Choc & Sultana Hot Cross Buns


Bittersweet chocolate, sultanas & cinnamon are a wonderful combination in these hot cross buns. The following recipe makes a dozen.


This recipe was designed specifically to be made with Bakers' Magic gluten free flour. The finished baked product will not be the same if you use another gluten free flour and you will need to adjust the recipe, particularly if the flour you're using contains rice flour.


450 g Bakers' Magic gluten free flour

2 tsp Yeast

1 1/2 tsp Salt

40 g Brown sugar

1 tsp Cinnamon

20 g Cocoa

50 g Butter/oil

200 g Dark chocolate chips*

100 g Sultanas

520 g Water

 I use Callebaut 53.8% cocoa solids callets - If you don't like dark chocolate substitute with milk chocolate.

For a slightly softer hot cross bun use 350 g of Bakers' Magic gluten free flour & 100 g of maize starch.



25 g Bakers' Magic gluten free flour

10 g Brown sugar

1/2 tsp Cocoa

50 g Water


Sugar glaze

20 g Sugar

20 g Water (near boiling)



Warm water is ~1/4 to 1/3 of boiling water with the remaining cold water (tap). Whether you use 1/4 or 1/3 will depend on how cold your tap water is. If the water is too hot it will kill the yeast.

Pre-incubate the yeast at room temperature for approximately 5 - 8 mins in 100 g of warm water containing 10 g of the sugar. Stir the mixture to dissolve the sugar & disperse the yeast. This gives the yeast a readily available food source & they can "revive" in a relatively undisturbed environment. After the allocated time the surface of the yeast mixture should be slightly frothy. This indicates the yeast are viable. 

If the yeast mixture has a frothy top or you can see bubbles proceed with bread making.

Are you going to proof the dough in your oven or in another warm spot? If proofing in your oven turn oven to ~50 C for approximately 10 mins then turn it off again.

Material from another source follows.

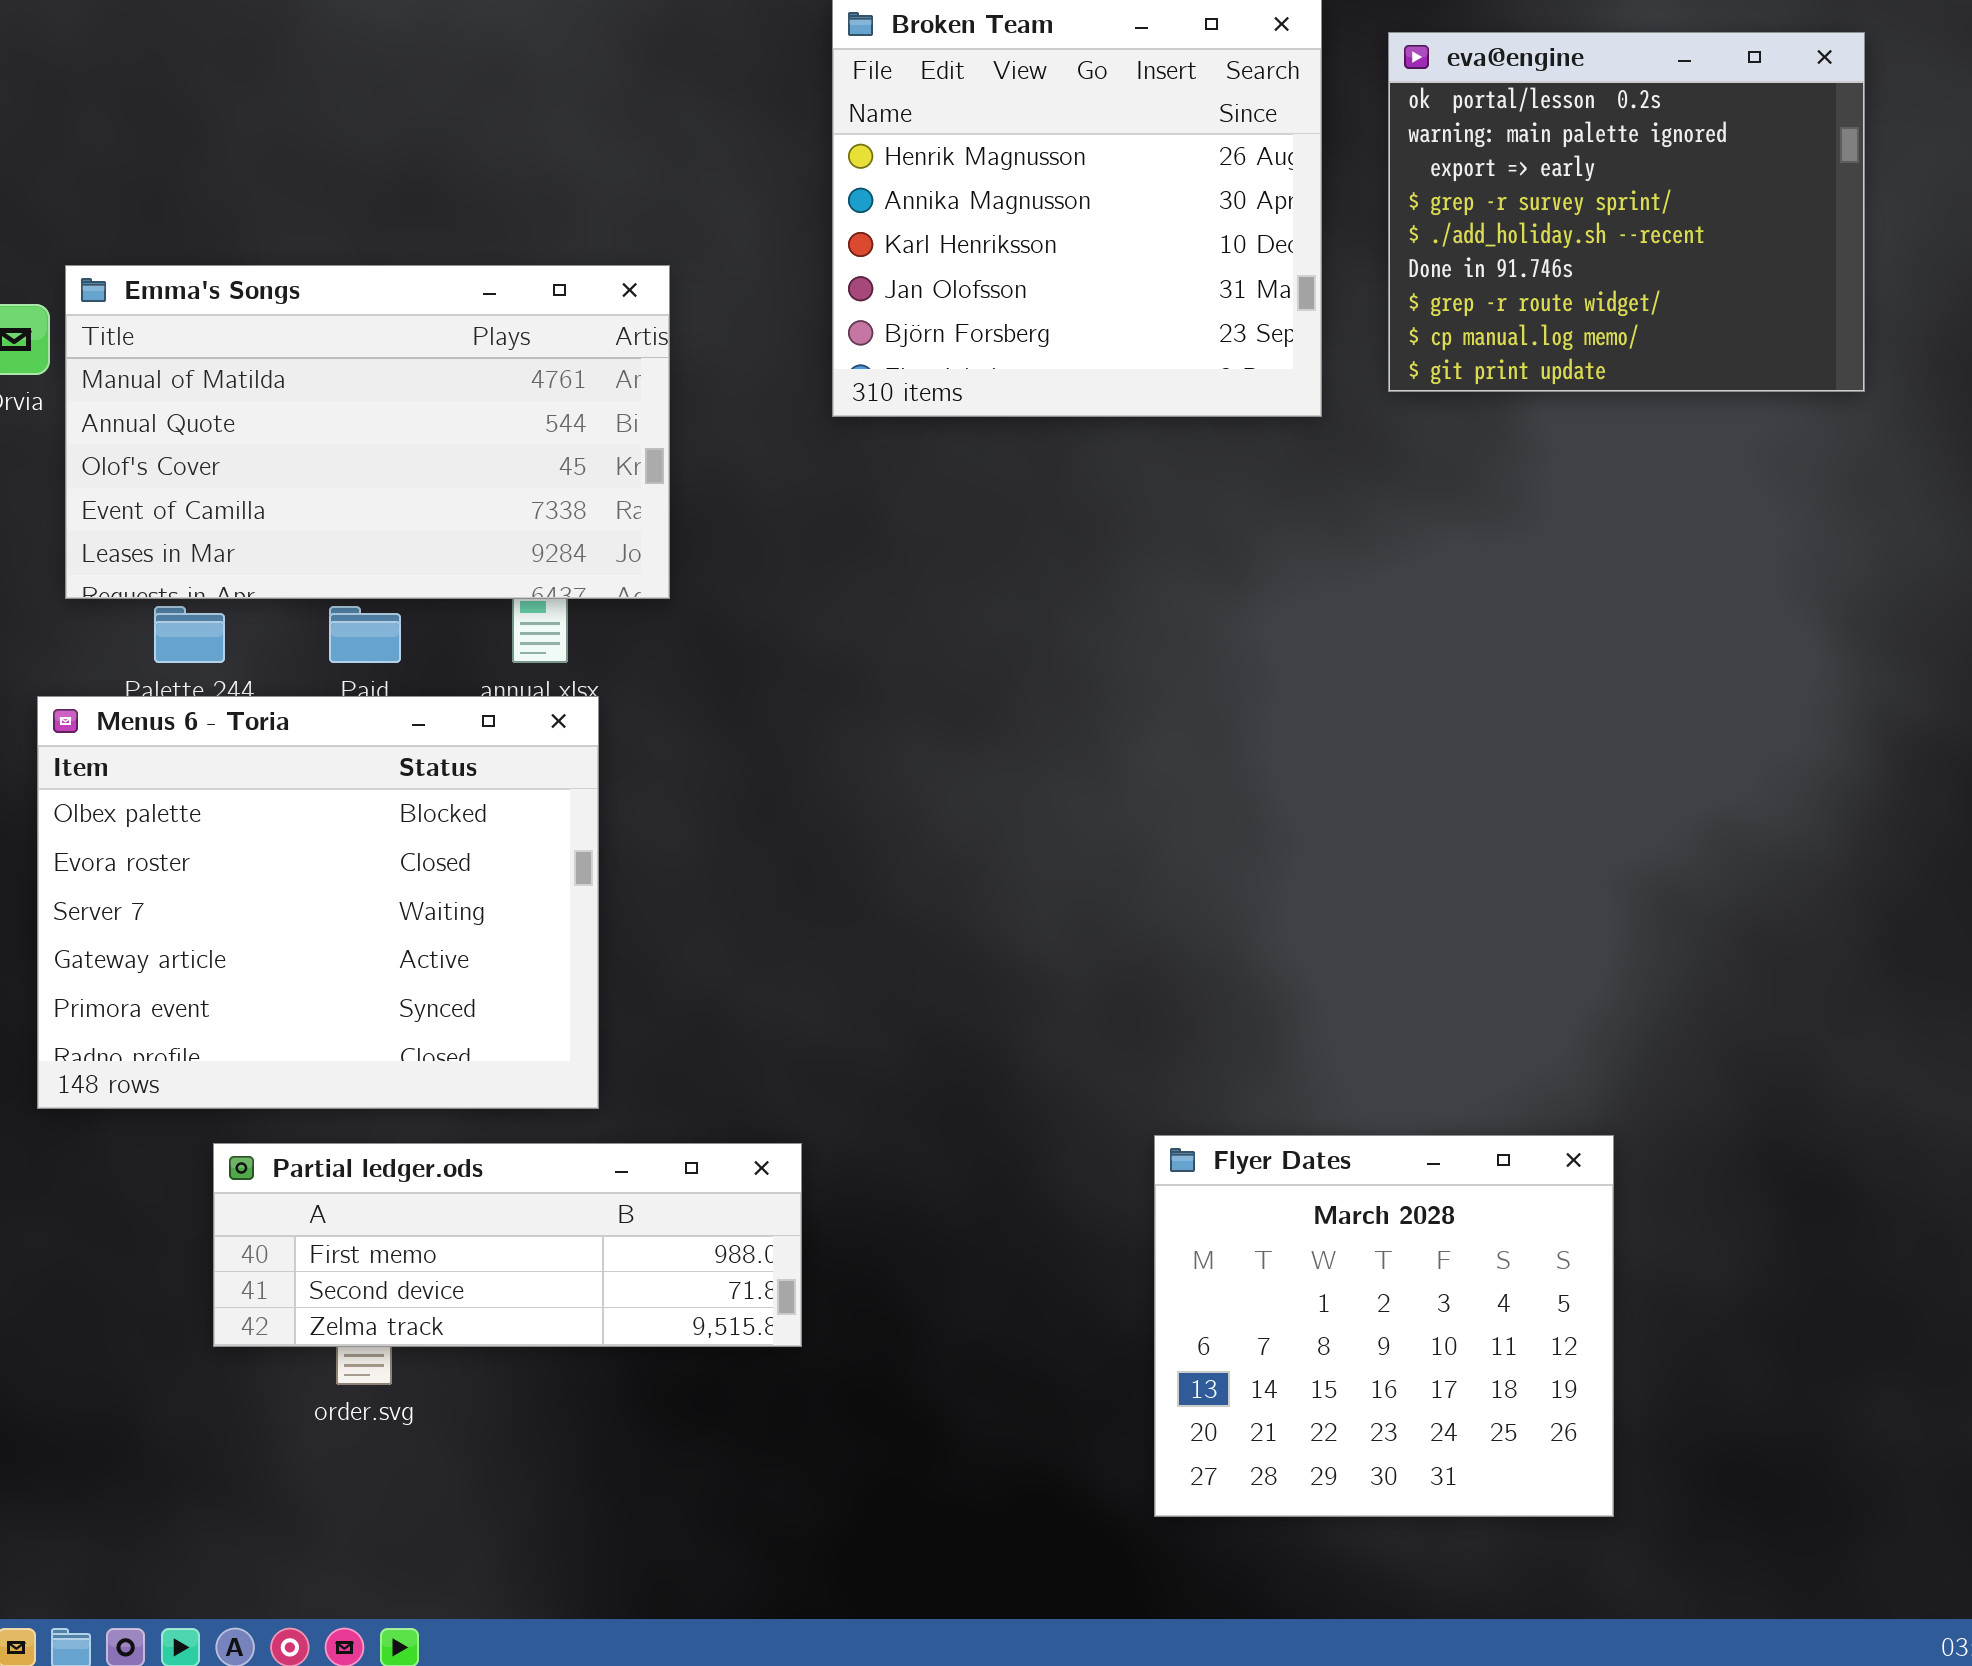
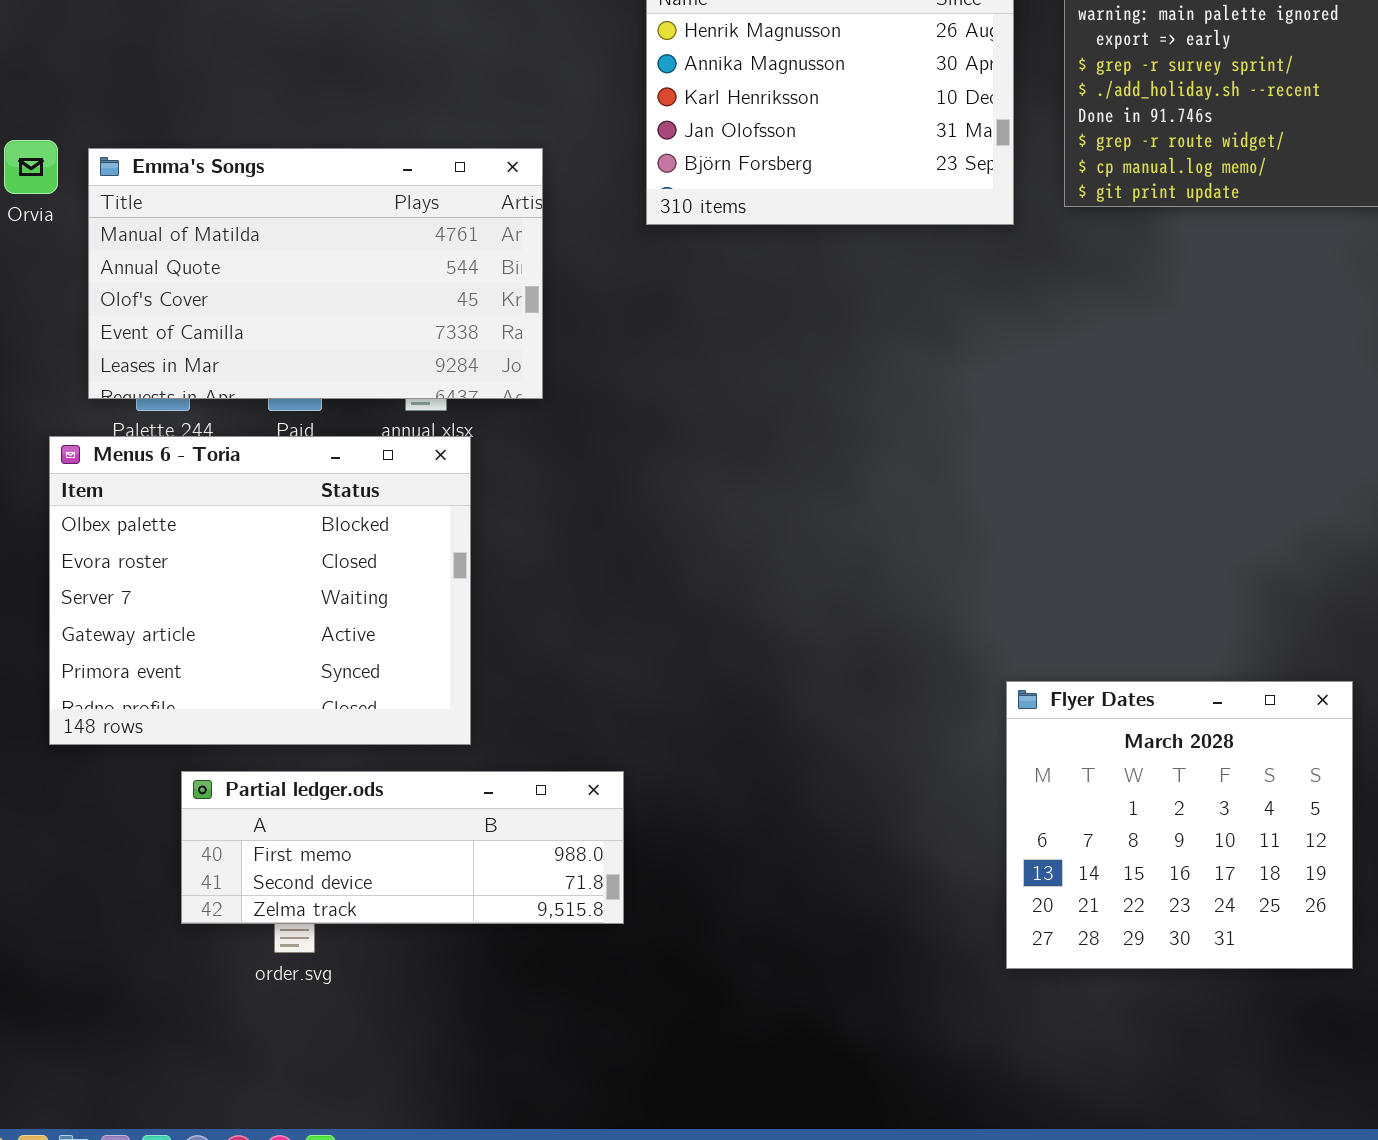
Emma's Songs: [65,265,670,599] -> [88,148,543,399], moved
Flyer Dates: [1154,1135,1614,1517] -> [1006,681,1353,969], moved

Lightly oil a roasting dish or a similar sized pan,  I use a cast iron roasting dish (32 x 24 cm). A lamington pan 30 x 20.5 cm also works well. 


Set aside the dark chocolate chips & sultanas.

Place all other ingredients in the TM bowl (including pre-incubated yeast). Remember you need to add 420 g of water as you will be adding the other 100 g with the pre-incubated yeast.

Mix for 2.5 mins at speed 4. 

Ensure all ingredients are incorporated. If not, scrape down the sides and briefly mix again.

Add in chocolate & sultanas & mix for 30 sec on speed reverse + 2.

Allow the dough to sit undisturbed in the TM bowl for approximately 5 mins before proceeding. This gives the dough time to thicken slightly & therefore easier to make the individual buns. 

Stand Mixer

Set aside the dark chocolate chips & sultanas.

Place all other ingredients into the mixing bowl (including pre-incubated yeast). Remember you need to add 420 g of water as you will be adding the other 100 g with the pre-incubated yeast.

Combine ingredients using the flat beater until a uniform consistency is achieved. You may need to stop the mixer and scrap down the sides. This make take longer than 5 mins.

Add in chocolate & sultanas & briefly mix in.  

Both Methods

The dough is ready for proofing. 

Lightly oil a work surface (I usually put down non-stick paper), a knife & your hands. Transfer the dough to the paper, it will be slightly sticky & divide it into quarters with the oiled knife. Take one quarter & divide it into 3 ~equal portions. Shape each portion into a ball & transfer to the roasting dish. Repeat with the 2 other portions. Take the next quarter & repeat the portioning & shaping. 

Let the dough proof for approximately 45 mins in a warm moist environment. Turn your oven on to 200 C.

If you are proofing in your oven put on the timer for ~20 mins. When the time is up take the proofing bread out of the oven and turn the oven up to 200 C. The 20 mins is an estimate it will depend on how long it takes your oven to reach 200 C.

Before putting it in the oven put the stripe across the tops of the buns. Using a stab blender or by hand mix the ingredients for the stripe. Transfer to a plastic bag (or piping bag) & cut a tiny edge off one of the corners. Use the plastic bag to pipe a stripe lengthways across the tops of the buns & then repeat the other way to form the crosses. 

Bake at 200 C for ~30 mins, the time will vary depending on the individual oven. If your oven has a hot spot turn the bread halfway through baking. 

Take out of the oven & cool the buns on a cooling rack (take them out of the roasting dish), leaving them intact in their 4 x 3 shape. The buns should slide out of the baking tin. If it doesn't don't force it out, wait until it cools.

While you are waiting for the buns to cool down (a little) make the sugar glaze. Dissolve the sugar in boiling water, using a pastry brush, brush the tops of the buns. 

I waited a little while before eating one...... or two.